TASK BRIEF: Please carry on the post about Spain catching up with U.S. internet technology, starting right after its last sentence.

EXTRACT:
┌──

Technical Leapfrogging: American Wireless


I just wanted to post a quick observation. When I first came to Spain in early 2000, the Internet nuttiness which had been going on for several years in the U.S. had just arrived here. Only 6 million of Spain's 40 million people were on the Internet (this has since more than doubled). This was supposed to be a major advantage to the consulting company I was working for because we had years of experience in technologies that the Spanish were just starting to work with. But then the bubble burst and everyone came back to their senses and the consulting company went away. But obviously the internet didn't.

One of the things that I found very interesting was how fast Spain caught up to where the U.S. is in terms of internet technologies. Within a year of living here, I was seeing the same technology at work as I was reading about online. The reason is that technical trends may arrive to different countries at different times, but when they do arrive, then it's always the latest and greatest technologies that are used. I quickly saw that the application servers and were up to date on the latest best practices were being utilized. They didn't have to start with CGI scripts and work their way through bash shells and Perl to arrive at J2EE, they just went to or wherever and downloaded the best version of the applications available just like we do back in the U.S. Companies ordered from Dell just like we do and got the latest Pentiums - they didn't have to start with 486s. And the telecom here saw what was going on in the U.S. and rapidly started building out their high-bandwidth connections to the internet - which is why I now have DSL. Spain didn't have to re-invent the wheel or go through the same process. They just started with the latest.

└──

Collected data:
┌──

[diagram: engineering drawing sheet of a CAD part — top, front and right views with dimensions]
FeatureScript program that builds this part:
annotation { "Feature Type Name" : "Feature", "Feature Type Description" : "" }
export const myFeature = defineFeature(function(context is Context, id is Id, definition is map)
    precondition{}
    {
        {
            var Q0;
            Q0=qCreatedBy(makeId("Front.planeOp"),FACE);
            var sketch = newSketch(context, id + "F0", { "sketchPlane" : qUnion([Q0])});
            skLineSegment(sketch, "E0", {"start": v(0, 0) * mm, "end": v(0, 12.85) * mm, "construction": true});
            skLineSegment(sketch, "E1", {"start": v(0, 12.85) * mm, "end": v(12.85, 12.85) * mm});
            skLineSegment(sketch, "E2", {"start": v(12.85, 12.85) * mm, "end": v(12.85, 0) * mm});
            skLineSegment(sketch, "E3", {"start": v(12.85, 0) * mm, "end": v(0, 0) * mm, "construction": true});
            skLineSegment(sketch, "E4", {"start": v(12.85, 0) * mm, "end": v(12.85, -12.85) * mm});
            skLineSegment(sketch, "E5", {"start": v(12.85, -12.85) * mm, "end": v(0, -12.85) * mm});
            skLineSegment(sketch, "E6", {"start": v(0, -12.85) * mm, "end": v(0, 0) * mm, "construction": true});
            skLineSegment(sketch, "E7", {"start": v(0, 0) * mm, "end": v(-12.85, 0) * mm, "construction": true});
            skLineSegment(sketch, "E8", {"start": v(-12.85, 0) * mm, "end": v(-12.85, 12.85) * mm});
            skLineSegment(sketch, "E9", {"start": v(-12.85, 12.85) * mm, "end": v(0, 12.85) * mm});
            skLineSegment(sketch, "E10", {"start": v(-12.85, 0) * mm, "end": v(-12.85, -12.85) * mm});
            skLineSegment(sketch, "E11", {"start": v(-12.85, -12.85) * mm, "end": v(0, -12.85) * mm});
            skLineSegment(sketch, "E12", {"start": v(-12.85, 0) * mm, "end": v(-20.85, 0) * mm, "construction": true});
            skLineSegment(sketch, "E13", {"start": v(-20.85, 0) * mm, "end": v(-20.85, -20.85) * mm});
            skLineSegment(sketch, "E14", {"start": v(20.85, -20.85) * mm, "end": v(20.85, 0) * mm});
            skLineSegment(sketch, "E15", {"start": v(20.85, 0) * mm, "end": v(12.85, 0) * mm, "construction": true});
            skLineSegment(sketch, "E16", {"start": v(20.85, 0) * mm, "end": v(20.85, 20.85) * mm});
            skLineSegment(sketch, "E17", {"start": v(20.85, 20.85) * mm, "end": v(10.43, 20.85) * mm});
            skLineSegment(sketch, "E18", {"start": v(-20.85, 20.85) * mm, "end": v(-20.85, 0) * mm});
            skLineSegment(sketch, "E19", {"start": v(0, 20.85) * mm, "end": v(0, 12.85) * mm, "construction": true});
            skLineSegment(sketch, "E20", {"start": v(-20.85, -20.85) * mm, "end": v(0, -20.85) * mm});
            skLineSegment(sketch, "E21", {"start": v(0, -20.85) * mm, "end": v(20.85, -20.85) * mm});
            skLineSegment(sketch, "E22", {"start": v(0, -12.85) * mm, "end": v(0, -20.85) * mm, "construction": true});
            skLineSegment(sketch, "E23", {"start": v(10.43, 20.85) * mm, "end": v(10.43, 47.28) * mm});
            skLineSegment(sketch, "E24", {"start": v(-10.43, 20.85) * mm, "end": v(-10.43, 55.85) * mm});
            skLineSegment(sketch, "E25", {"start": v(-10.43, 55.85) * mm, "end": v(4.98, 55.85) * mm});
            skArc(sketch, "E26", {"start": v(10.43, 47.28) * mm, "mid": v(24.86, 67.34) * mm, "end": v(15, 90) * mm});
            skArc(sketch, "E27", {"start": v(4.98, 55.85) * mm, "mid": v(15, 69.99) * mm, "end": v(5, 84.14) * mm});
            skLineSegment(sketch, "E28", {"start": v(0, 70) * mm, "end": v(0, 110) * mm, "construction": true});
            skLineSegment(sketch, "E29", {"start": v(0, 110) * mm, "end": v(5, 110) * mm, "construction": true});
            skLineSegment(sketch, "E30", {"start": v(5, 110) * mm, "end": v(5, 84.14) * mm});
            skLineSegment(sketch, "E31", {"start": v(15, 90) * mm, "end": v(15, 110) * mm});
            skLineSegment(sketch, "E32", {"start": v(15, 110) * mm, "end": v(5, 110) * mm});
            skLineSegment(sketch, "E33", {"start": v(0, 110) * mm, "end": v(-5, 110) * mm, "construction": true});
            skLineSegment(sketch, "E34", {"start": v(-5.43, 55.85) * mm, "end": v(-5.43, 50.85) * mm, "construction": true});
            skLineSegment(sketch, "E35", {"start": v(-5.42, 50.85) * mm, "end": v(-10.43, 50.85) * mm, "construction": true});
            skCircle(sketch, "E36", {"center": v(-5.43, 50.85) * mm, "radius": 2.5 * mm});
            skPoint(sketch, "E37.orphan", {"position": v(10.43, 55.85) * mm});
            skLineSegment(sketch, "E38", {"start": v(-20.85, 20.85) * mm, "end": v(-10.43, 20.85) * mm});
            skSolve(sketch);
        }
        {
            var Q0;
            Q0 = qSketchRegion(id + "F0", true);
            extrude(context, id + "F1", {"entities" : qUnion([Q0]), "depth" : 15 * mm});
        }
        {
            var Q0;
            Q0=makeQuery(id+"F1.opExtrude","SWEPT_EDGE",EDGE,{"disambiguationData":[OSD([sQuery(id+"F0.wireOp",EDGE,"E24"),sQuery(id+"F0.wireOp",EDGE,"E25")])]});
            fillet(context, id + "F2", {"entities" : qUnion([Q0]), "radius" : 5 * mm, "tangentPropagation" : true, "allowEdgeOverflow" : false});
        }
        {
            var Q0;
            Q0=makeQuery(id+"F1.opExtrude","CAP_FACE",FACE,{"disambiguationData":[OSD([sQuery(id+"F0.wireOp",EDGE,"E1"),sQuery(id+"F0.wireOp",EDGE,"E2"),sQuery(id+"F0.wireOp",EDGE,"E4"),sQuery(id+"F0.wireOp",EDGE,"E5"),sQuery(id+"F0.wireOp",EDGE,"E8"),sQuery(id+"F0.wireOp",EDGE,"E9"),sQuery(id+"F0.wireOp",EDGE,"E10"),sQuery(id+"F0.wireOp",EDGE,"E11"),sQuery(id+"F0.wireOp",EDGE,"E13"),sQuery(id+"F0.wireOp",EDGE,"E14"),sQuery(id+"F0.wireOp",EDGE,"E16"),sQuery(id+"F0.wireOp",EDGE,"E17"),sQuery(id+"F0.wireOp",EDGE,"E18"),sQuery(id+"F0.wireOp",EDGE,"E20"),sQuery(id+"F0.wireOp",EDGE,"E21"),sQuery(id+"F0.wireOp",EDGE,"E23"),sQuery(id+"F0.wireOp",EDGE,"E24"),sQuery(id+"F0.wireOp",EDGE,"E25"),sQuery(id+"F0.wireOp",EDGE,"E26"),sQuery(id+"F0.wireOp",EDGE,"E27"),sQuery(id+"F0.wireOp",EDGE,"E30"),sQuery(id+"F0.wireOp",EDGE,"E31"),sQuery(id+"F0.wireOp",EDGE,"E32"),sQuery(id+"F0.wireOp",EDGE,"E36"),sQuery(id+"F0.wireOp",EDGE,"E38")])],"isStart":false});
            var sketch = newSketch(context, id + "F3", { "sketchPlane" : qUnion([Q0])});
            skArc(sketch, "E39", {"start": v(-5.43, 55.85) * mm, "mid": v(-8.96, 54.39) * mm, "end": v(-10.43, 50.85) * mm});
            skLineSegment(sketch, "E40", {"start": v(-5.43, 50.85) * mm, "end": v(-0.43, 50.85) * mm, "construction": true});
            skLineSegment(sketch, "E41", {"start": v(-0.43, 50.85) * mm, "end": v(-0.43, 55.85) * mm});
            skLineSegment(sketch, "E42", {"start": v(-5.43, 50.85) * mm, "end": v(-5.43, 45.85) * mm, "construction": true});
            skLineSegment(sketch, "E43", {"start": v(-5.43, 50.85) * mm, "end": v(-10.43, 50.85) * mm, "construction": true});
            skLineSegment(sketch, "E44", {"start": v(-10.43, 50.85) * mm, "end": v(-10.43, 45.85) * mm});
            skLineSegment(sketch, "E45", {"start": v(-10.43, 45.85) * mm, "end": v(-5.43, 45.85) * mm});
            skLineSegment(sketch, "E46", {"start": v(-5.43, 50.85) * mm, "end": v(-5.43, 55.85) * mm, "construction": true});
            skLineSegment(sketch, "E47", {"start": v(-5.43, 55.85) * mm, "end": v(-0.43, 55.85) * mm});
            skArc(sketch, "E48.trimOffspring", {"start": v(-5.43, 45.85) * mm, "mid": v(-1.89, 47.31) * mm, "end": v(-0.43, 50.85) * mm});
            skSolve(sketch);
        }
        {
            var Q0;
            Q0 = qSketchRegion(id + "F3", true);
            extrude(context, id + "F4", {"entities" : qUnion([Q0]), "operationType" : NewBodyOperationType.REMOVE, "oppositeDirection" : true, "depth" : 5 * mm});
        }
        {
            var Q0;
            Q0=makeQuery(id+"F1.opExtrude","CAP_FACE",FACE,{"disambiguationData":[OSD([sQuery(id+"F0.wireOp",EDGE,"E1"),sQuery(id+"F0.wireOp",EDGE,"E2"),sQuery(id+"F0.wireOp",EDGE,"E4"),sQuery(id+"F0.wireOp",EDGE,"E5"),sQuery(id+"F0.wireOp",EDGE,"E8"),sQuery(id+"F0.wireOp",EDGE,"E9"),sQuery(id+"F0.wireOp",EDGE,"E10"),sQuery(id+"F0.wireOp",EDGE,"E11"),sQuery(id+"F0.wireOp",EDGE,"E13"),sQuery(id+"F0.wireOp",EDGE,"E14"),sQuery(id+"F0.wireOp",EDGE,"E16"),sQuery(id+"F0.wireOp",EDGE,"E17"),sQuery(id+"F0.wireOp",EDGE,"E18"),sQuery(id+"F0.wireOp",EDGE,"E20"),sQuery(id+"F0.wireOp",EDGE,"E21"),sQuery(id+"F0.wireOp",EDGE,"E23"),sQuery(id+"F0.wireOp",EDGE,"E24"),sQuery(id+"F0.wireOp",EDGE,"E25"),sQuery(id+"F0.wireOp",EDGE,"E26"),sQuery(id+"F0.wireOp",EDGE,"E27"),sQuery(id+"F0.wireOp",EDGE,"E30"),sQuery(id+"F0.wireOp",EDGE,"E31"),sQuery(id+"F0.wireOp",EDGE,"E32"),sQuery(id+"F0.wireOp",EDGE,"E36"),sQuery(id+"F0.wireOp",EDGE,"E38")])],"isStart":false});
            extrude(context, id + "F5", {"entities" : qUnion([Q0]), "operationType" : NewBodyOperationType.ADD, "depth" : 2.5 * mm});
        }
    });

└──

ANSWER TO THE PROBLEM:
I think we can find a similar parallel to the improving mobile technology in the U.S. The U.S. has gone a completely different route than Europe and Asia in their wireless market and for years it has been complete chaos. There are good things to say about the chaos - this is the market that produced CDMA, which everyone in the world has decided is the basis of the future of cellular voice and data communications. This is good. The complete crap phones and services we've gotten for the past decade in the U.S. while Europe and Asia have had reliable mobile phones and services is bad. But this is changing, and my point is that its going to change faster than anyone thinks.

What's going to happen in the U.S. is the same thing that happened with the internet in Spain. The U.S. has been behind in services, phones, and availability. But now they see what's going on in Asia and in Europe and are pushing fast to catch up. Both GSM/GPRS - which basically didn't EXIST in the U.S. when I was there three years ago - is now coast to coast and moving towards EDGE already, and the CDMA networks from Sprint and Verizon are spread out and starting to step up to the next generation as well. The phone makers are now all focusing on the international market - for example, Nokia, SonyEricsson and Siemen's have all announced that their Symbian phones will be tri-band world phones. No more having different phones launched on different continents. There may be differences still in GSM/GPRS/EDGE vs. CDMA/CDMA2000 vs. WCDMA, but in general in the coming year these phones are going to arrive in the U.S. at just about the same time as they do elsewhere. This is the first time that's been the case.

So things are coming and coming fast to the U.S. I'm also heartened by the companies we have in the U.S.: Qualcomm, which controls CDMA, Motorola which despite its misteps is still a mobile phone powerhouse and does have a stake in Symbian, and cool companies like LightSurf which shows that some American companies do indeed "get" next generation mobile services like MMS. Add to this the rapid deployment of WiFi and related services and Americans might be the most mobile yet.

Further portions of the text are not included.